SOURCE TEXT:
-*-*-

Biochemistry and Biophysics alumna builds next-gen robots

"Learning to Manipulate Objects From Experience" by Stefanie Tellex

Alumna Rebecca Pankow (Honors Biochemistry and Biophysics, ’11), who is a doctoral student in computer science at Brown University, was featured in the October 2017 issue of the New Yorker for her ongoing research to build a new generation of robots that can work cooperatively with humans.

The article, “Welcoming Our New Robot Overlords,” showcased a robot called Winnie, programmed by Pankow and her team to perform a task like pulling petals from a daisy as part of a broader mission to revolutionize robotics and various industries by designing a robot that can perform a range of tasks with different objects of varying shapes, sizes and textures.

Pankow’s collaborative work with her professor and other graduate students aims to conquer the next frontier of robotics: teaching a robot “to function in an environment that was constantly changing." Her doctoral research focuses on computer vision. In an article in Rhode Island's Future, Pankow explains how the camera can guide robots to perform more sophisticated tasks.

“By seeing we mean using the images to identify the location of the flower petal. It’s using cameras to guide machines. Being able to take those images, analyze them and identify where the flower is in the real world. We have to create this software to give it the capability to utilize the camera in a similar way that we use our eyes and our brains to navigate the world.”

-*-*-

GIVEN RECORDS:
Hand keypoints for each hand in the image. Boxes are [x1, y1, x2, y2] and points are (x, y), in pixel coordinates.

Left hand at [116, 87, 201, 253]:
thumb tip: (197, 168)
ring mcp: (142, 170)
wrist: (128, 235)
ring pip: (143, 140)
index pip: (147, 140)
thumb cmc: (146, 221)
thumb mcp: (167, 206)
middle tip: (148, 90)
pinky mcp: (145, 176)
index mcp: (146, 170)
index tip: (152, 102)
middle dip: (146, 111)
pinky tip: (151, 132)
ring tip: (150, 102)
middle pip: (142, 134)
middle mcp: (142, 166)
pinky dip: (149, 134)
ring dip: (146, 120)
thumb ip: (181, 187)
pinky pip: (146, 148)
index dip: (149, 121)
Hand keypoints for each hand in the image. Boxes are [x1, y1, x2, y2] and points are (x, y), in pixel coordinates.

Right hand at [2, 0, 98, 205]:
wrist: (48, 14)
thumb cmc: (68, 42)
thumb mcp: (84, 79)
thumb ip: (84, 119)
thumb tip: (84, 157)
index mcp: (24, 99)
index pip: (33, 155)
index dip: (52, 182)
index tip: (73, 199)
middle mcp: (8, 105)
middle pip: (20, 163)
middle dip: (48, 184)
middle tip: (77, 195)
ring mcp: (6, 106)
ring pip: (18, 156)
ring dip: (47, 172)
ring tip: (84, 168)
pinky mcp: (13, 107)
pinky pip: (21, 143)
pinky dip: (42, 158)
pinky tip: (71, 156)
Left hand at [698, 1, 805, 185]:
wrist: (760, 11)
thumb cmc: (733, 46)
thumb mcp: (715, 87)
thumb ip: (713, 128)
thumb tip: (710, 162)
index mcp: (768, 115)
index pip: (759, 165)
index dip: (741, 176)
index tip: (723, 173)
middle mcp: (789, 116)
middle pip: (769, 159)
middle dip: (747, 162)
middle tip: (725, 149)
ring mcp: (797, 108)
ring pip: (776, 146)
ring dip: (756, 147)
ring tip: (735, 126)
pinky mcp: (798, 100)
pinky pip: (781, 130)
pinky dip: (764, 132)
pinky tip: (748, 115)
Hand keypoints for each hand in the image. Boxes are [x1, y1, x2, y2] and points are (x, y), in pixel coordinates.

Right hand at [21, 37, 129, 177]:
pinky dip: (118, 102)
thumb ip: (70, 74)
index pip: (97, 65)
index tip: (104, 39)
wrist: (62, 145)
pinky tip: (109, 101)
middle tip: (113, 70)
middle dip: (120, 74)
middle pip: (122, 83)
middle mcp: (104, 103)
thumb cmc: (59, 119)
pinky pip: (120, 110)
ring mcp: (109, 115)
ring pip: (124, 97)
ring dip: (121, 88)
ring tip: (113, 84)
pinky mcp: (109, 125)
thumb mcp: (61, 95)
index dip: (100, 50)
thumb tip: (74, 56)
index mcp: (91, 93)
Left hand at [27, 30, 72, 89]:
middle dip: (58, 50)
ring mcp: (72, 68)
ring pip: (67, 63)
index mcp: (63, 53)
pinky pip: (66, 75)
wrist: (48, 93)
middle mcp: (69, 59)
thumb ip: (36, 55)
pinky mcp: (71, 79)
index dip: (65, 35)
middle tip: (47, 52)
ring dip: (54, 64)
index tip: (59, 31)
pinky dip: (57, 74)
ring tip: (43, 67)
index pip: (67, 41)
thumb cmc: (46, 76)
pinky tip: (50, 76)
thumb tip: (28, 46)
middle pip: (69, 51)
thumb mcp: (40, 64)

-*-*-

WORK INSTRUCTIONS:
Copy out the article about the alumna's robotics research in full, reproducing every word and mark without alteration. None of the rows is needed for this.

SOLUTION TO THE EXERCISE:
Biochemistry and Biophysics alumna builds next-gen robots

"Learning to Manipulate Objects From Experience" by Stefanie Tellex

Alumna Rebecca Pankow (Honors Biochemistry and Biophysics, ’11), who is a doctoral student in computer science at Brown University, was featured in the October 2017 issue of the New Yorker for her ongoing research to build a new generation of robots that can work cooperatively with humans.

The article, “Welcoming Our New Robot Overlords,” showcased a robot called Winnie, programmed by Pankow and her team to perform a task like pulling petals from a daisy as part of a broader mission to revolutionize robotics and various industries by designing a robot that can perform a range of tasks with different objects of varying shapes, sizes and textures.

Pankow’s collaborative work with her professor and other graduate students aims to conquer the next frontier of robotics: teaching a robot “to function in an environment that was constantly changing." Her doctoral research focuses on computer vision. In an article in Rhode Island's Future, Pankow explains how the camera can guide robots to perform more sophisticated tasks.

“By seeing we mean using the images to identify the location of the flower petal. It’s using cameras to guide machines. Being able to take those images, analyze them and identify where the flower is in the real world. We have to create this software to give it the capability to utilize the camera in a similar way that we use our eyes and our brains to navigate the world.”